日本人の中には、お金の話しをすると「品が無い」「ガツガツしてみっともない」と感じる方もいるようです。
確かに自分のお金を必死で守り、誰にもあげたくないと貯め込むような守銭奴は傍から見ればみっともないものです。

けれど転職時に希望年収を提示する事は守銭奴の行為とは違います。
倫理観の必要な医師とは言えやはり職業である以上はビジネス。
体力の限り地域住民のために尽くしても、それに見合う対価が得られなければやる気を失ってしまうでしょう。

「家のローンもあるし子供の大学進学資金も必要だ。
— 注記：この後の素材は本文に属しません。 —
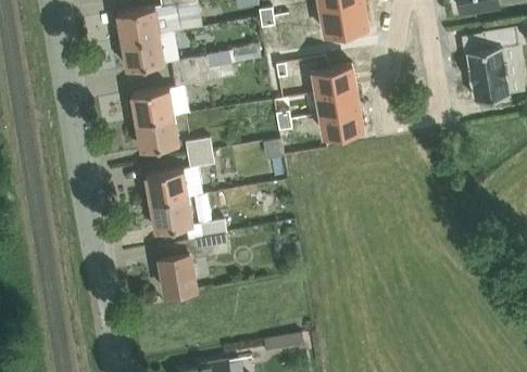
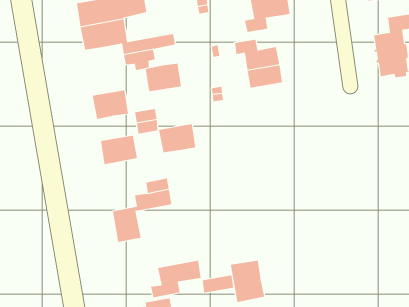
building: [130,89,174,123] -> [145,63,182,92]
building: [315,107,363,150] -> none
building: [149,196,193,231] -> [158,123,196,153]
building: none -> [230,260,265,303]
building: none -> [151,260,201,298]

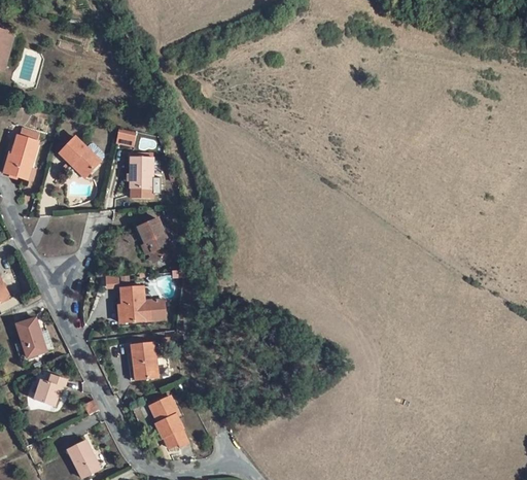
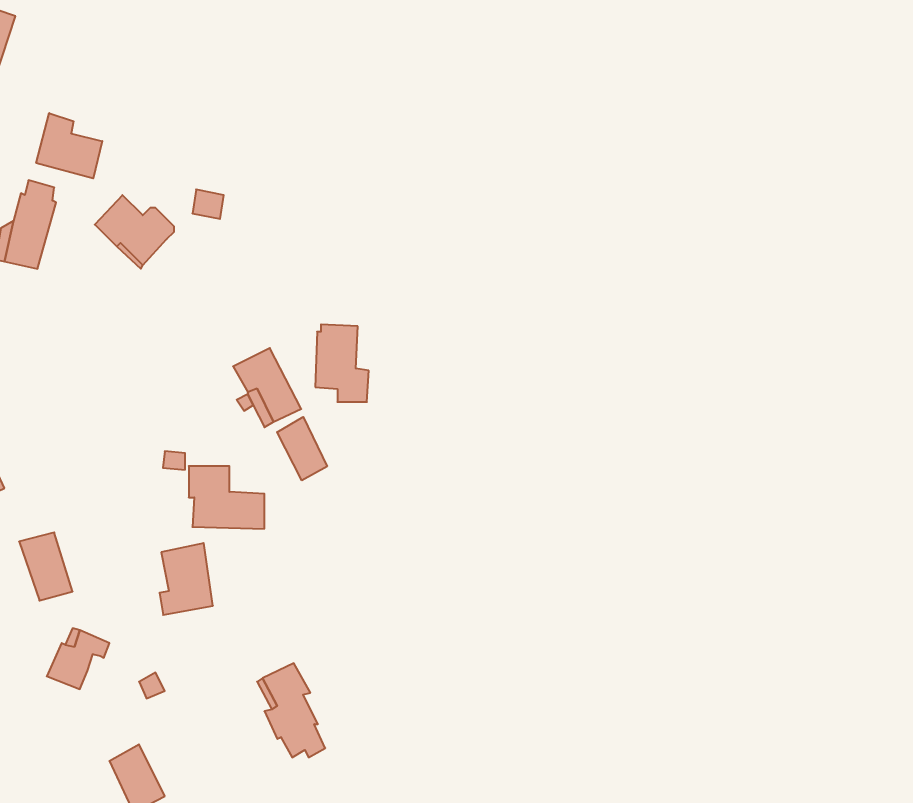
building: none -> [36,113,102,178]
building: [130,149,160,193] -> [315,324,369,402]
building: none -> [277,417,327,480]
building: [129,342,159,382] -> [159,543,213,615]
最低でも年収1,000万円は欲しい」
「将来開業したいから、資金を貯めるために出来るだけ高給与の職場を望む」
など、転職の条件に年収を上げる医師も少なくありません。
希望条件を明確にする事も転職成功への鍵になります。

  転職先に望むものを整理する

もし「皮膚科専門医になりたい」というキャリアアップの希望があり今の環境では専門医取得が困難であった場合、指導医のいる病院へ転職する事になります。
このように「皮膚科専門医になりたい」という強い動機があれば、その希望を叶えるための方法や対策を立てる事は可能です。
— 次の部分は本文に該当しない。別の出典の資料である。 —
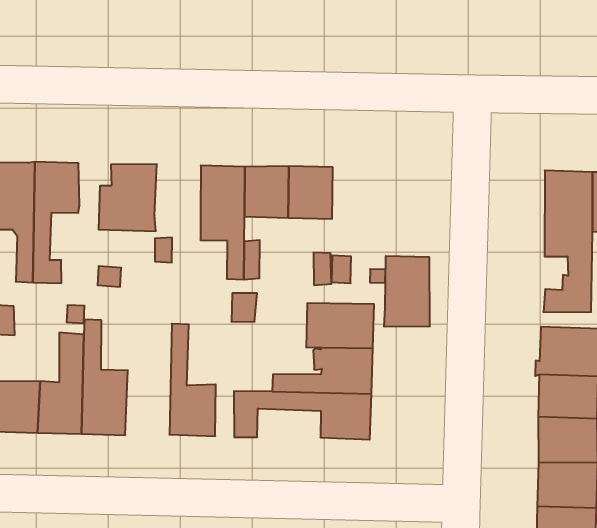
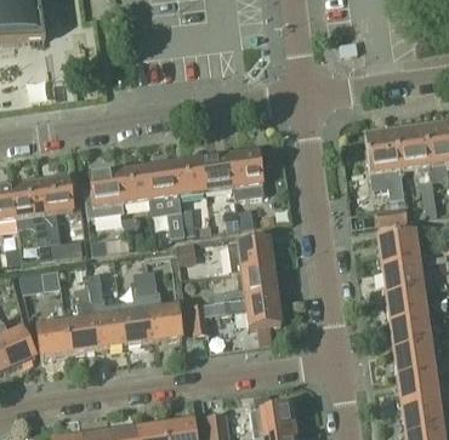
building: none -> [118,166,150,202]
building: [384,256,430,327] -> [229,150,265,199]
building: none -> [120,269,153,344]

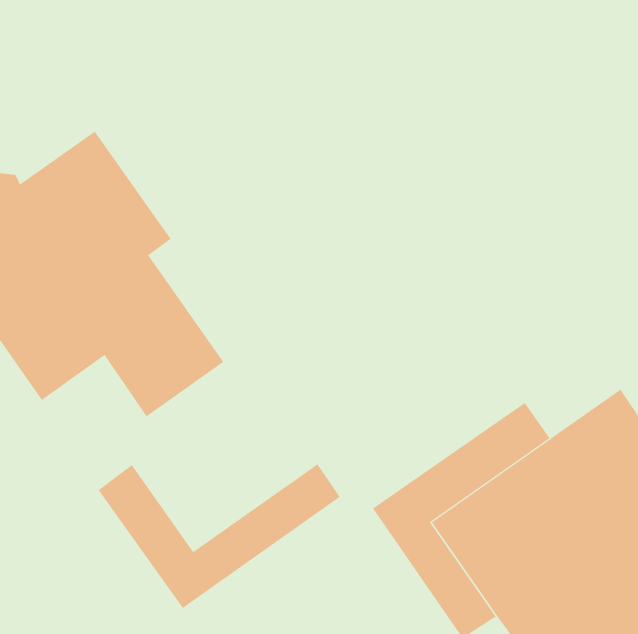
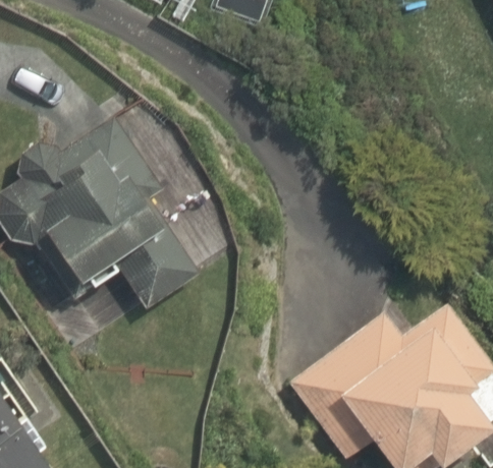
building: [98,464,341,609] -> none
「何となく転職してみたい」程度の動機では上手くいかないのはもちろん、自身のキャリアに傷がつく可能性もあります。
医師転職を成功させるには、まず転職の動機をハッキリさせ転職先に望む条件をいくつか書きだしてみる事をお勧めします。

条件をしっかり整理しておけば、いざ転職先を探す段階で「この条件も良いな、こっちの条件も盛っておこうか」と迷う事はありません。
高収入に年間休日数、福利厚生、待遇、仕事内容など細かい部分を言いはじめるとキリがありませんし、全てが揃った夢のような職場はまずありません。

何かを優先させたいなら別のものを切り捨てる、トレードオフをどこまで許容出来るかも重要です。

  希望に優先順位をつける

「高収入でお休みが多く、さらに人間関係も良く福利厚生も手厚くキャリアアップ出来る職場が良いな」アレコレと欲張って多くの希望を上げてしまうと転職先はなかなか見つかりません。
そこで転職先に望む条件に優先順位を付けておきましょう。

「色々と希望はあるが、気持ちよく仕事をしたいから人間関係の良い職場がいいな。次が福利厚生か。そして収入。キャリアアップにはそこまで興味はない」
と優先順位をつけておくと、転職先選びがグッと楽になります。
もし医師専門の転職支援サイトを利用する場合、自身の経験や実績、そして転職先に望むものをすぐに伝える事が出来、スムーズな職場替えが実現するでしょう。